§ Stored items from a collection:
▬▬▬▬▬▬
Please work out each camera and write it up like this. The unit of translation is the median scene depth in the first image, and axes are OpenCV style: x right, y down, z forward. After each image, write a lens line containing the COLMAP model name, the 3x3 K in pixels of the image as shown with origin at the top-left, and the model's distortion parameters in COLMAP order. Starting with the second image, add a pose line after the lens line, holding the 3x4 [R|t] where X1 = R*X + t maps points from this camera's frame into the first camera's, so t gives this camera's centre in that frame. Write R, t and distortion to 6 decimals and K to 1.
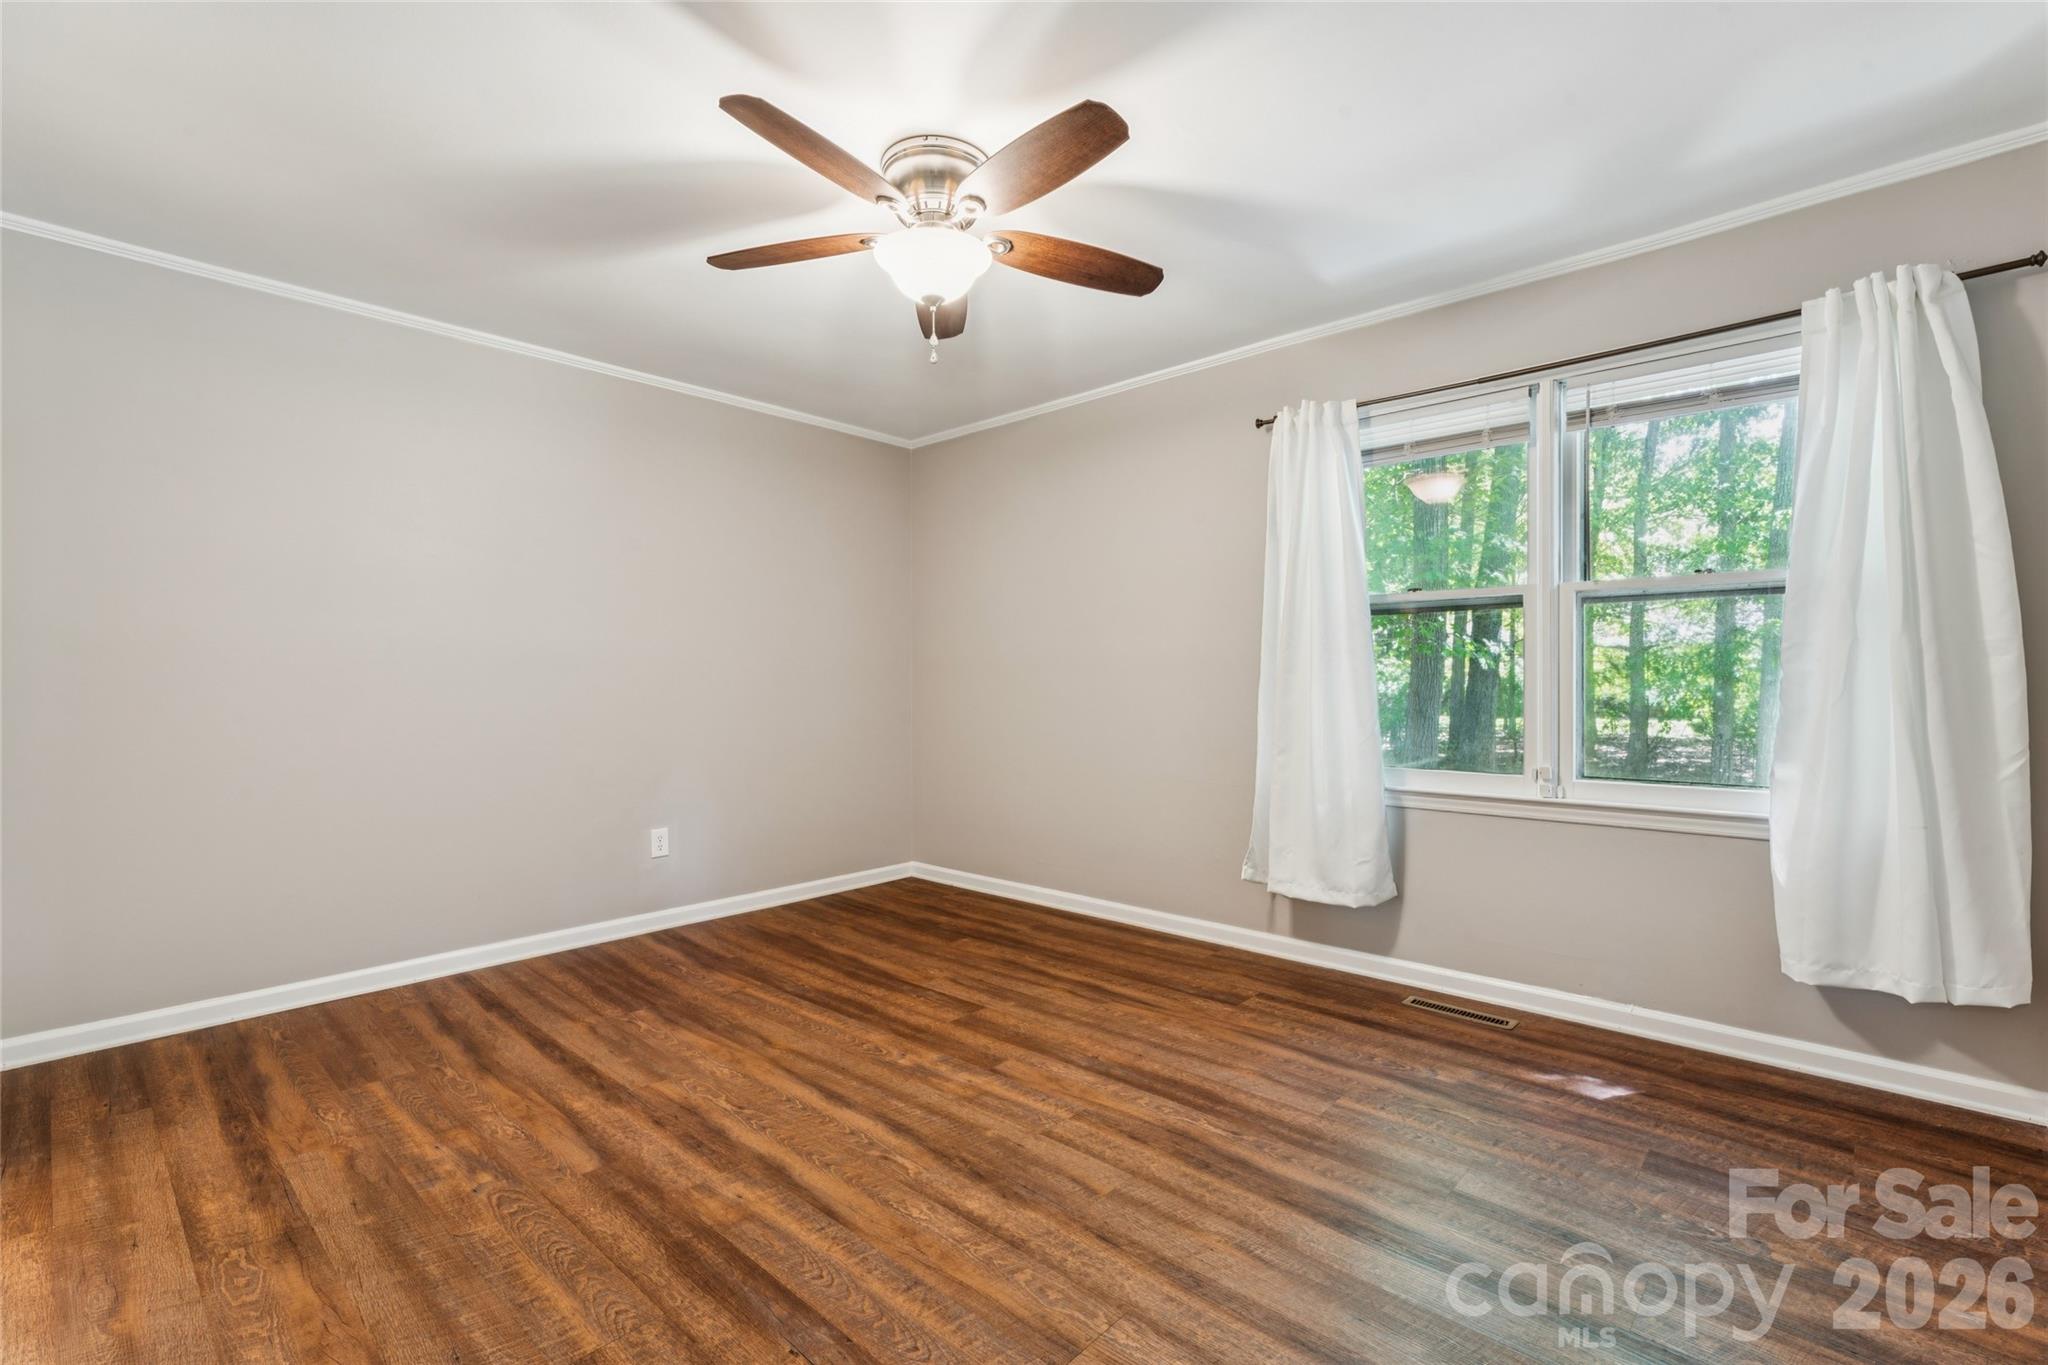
lens RADIAL K [[905.7, 0, 1008.1], [0, 905.7, 678.7], [0, 0, 1]] dist [-0.000838, -0.000122]
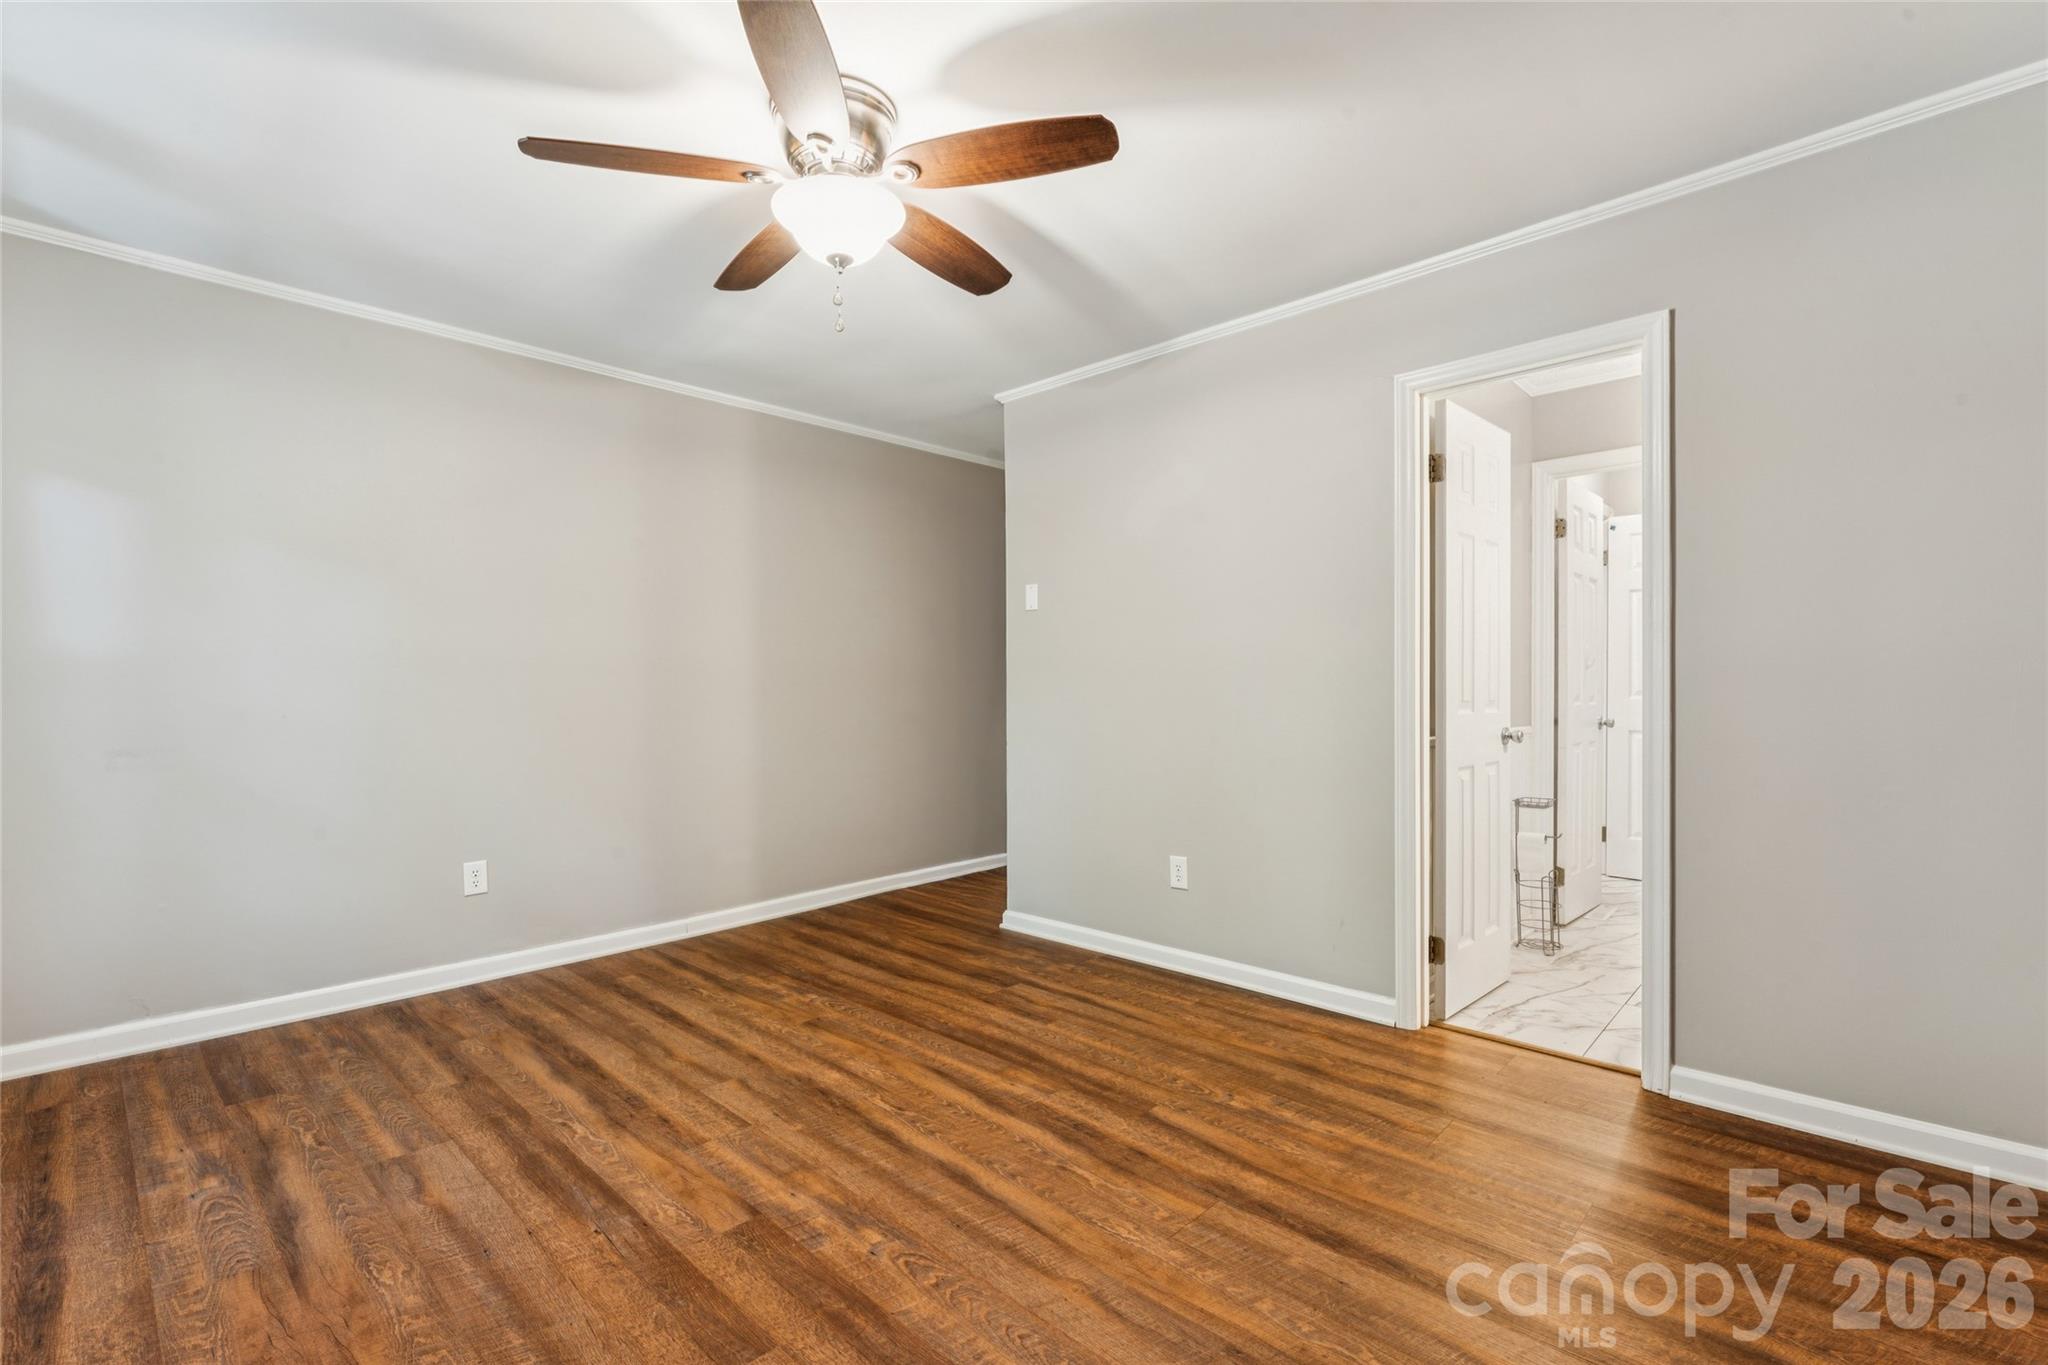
lens RADIAL K [[922.0, 0, 1013.4], [0, 922.0, 691.4], [0, 0, 1]] dist [-0.001748, 0.000045]
pose [[-0.999887, 0.007271, 0.013173, -0.240535], [0.007300, 0.999971, 0.002125, 0.005191], [-0.013157, 0.002221, -0.999911, 1.743763]]
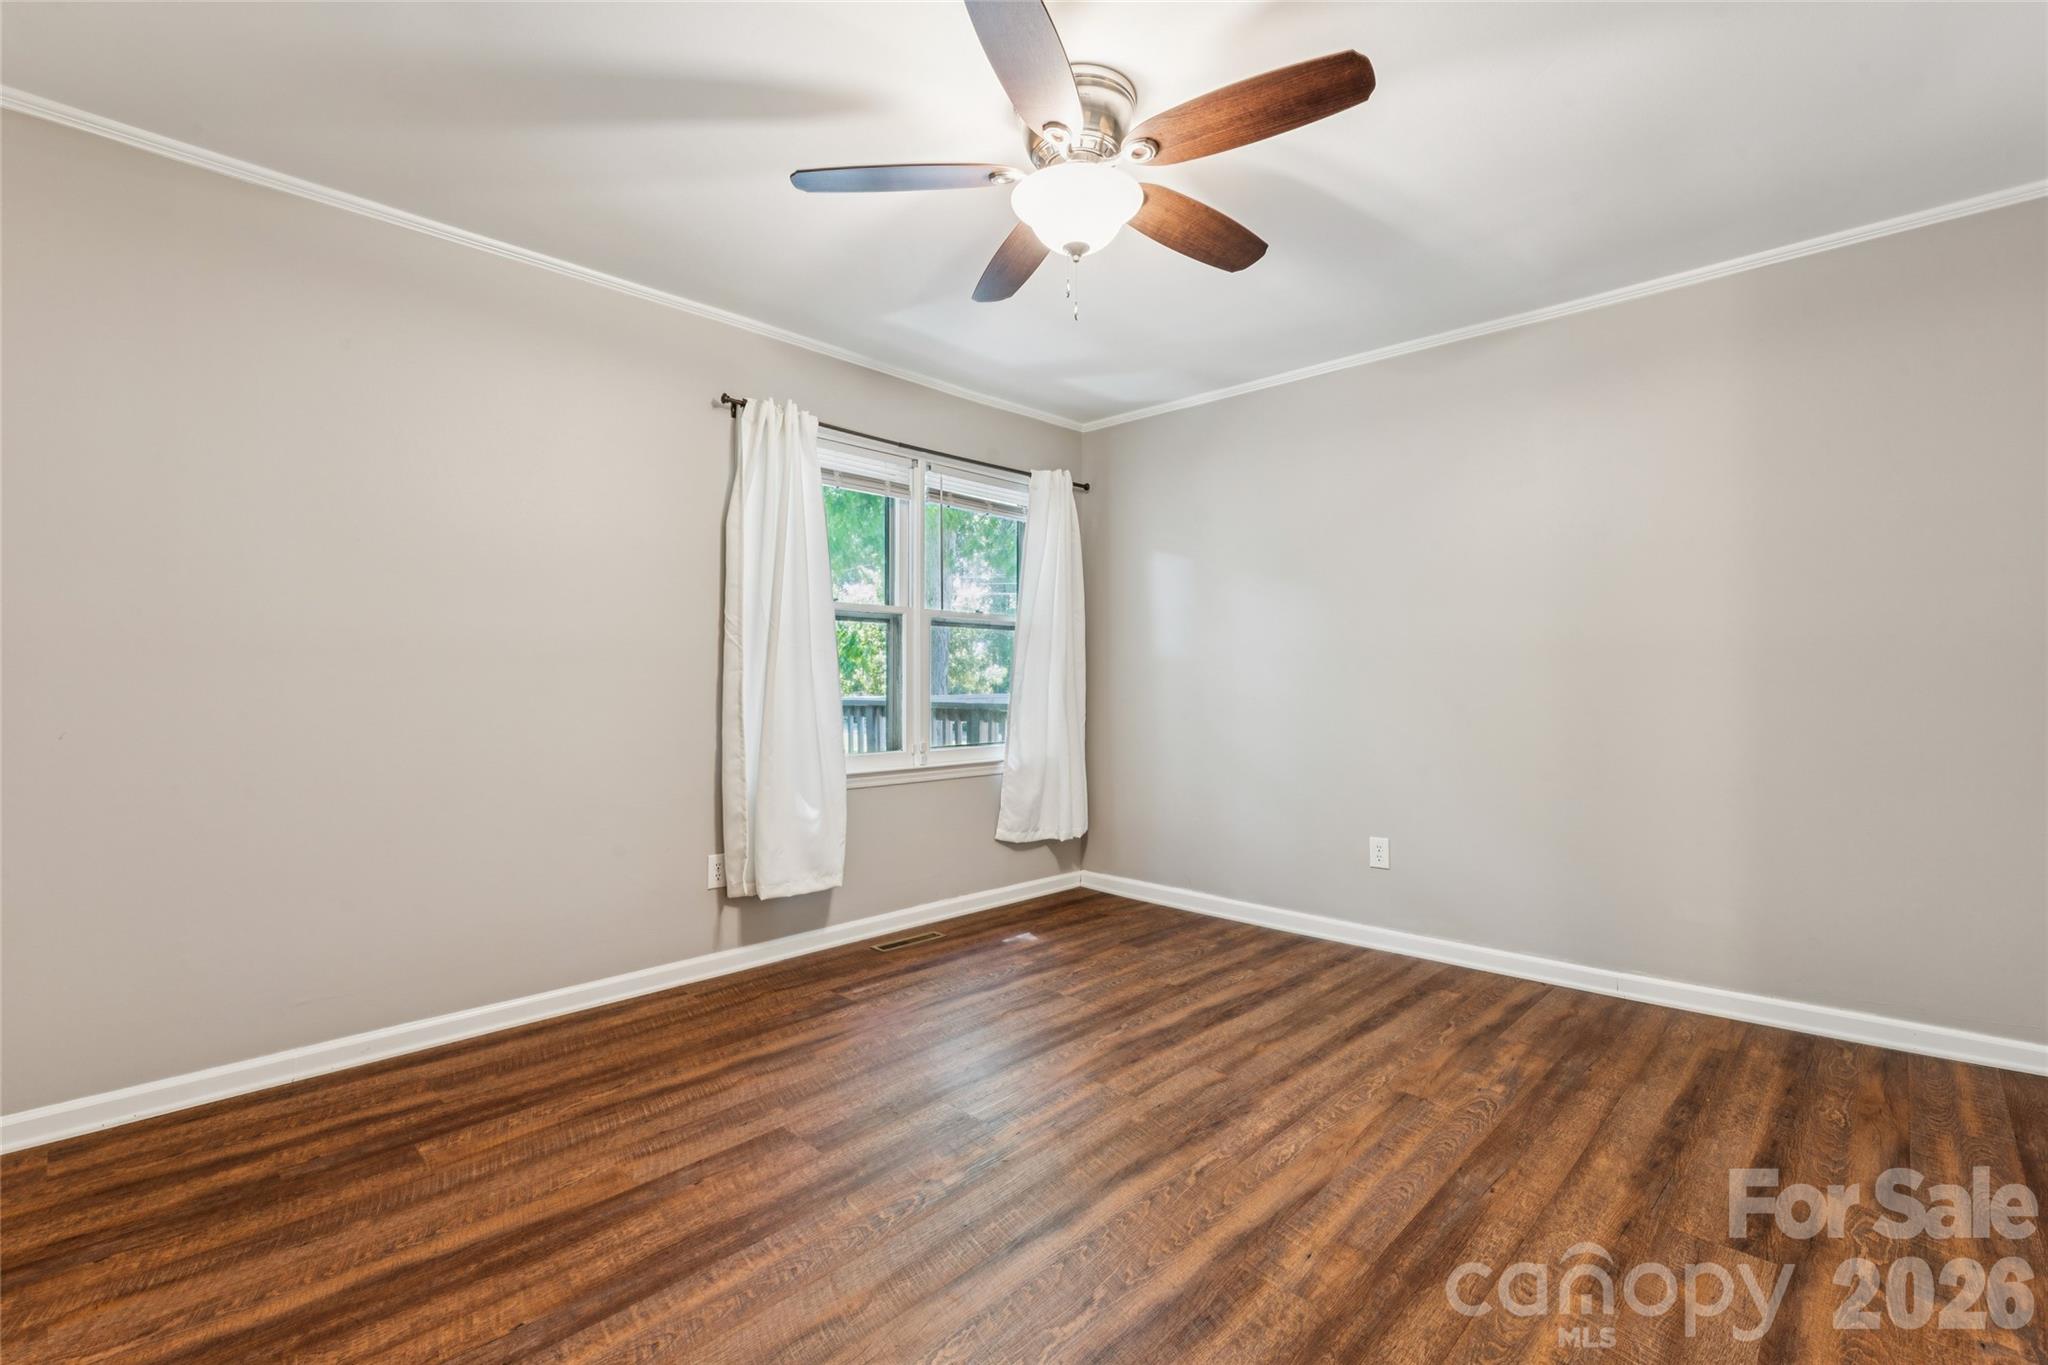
lens RADIAL K [[919.4, 0, 1017.6], [0, 919.4, 680.0], [0, 0, 1]] dist [-0.001735, 0.000185]
pose [[0.013084, 0.005274, 0.999900, -0.904163], [-0.003117, 0.999981, -0.005234, 0.010681], [-0.999910, -0.003049, 0.013101, 0.959250]]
▬▬▬▬▬▬
§ Aim of the exercise: Repeat the records above verbatim, dropping the pictures.

§ Result:
Please work out each camera and write it up like this. The unit of translation is the median scene depth in the first image, and axes are OpenCV style: x right, y down, z forward. After each image, write a lens line containing the COLMAP model name, the 3x3 K in pixels of the image as shown with origin at the top-left, and the model's distortion parameters in COLMAP order. Starting with the second image, add a pose line after the lens line, holding the 3x4 [R|t] where X1 = R*X + t maps points from this camera's frame into the first camera's, so t gives this camera's centre in that frame. Write R, t and distortion to 6 decimals and K to 1.
lens RADIAL K [[905.7, 0, 1008.1], [0, 905.7, 678.7], [0, 0, 1]] dist [-0.000838, -0.000122]
lens RADIAL K [[922.0, 0, 1013.4], [0, 922.0, 691.4], [0, 0, 1]] dist [-0.001748, 0.000045]
pose [[-0.999887, 0.007271, 0.013173, -0.240535], [0.007300, 0.999971, 0.002125, 0.005191], [-0.013157, 0.002221, -0.999911, 1.743763]]
lens RADIAL K [[919.4, 0, 1017.6], [0, 919.4, 680.0], [0, 0, 1]] dist [-0.001735, 0.000185]
pose [[0.013084, 0.005274, 0.999900, -0.904163], [-0.003117, 0.999981, -0.005234, 0.010681], [-0.999910, -0.003049, 0.013101, 0.959250]]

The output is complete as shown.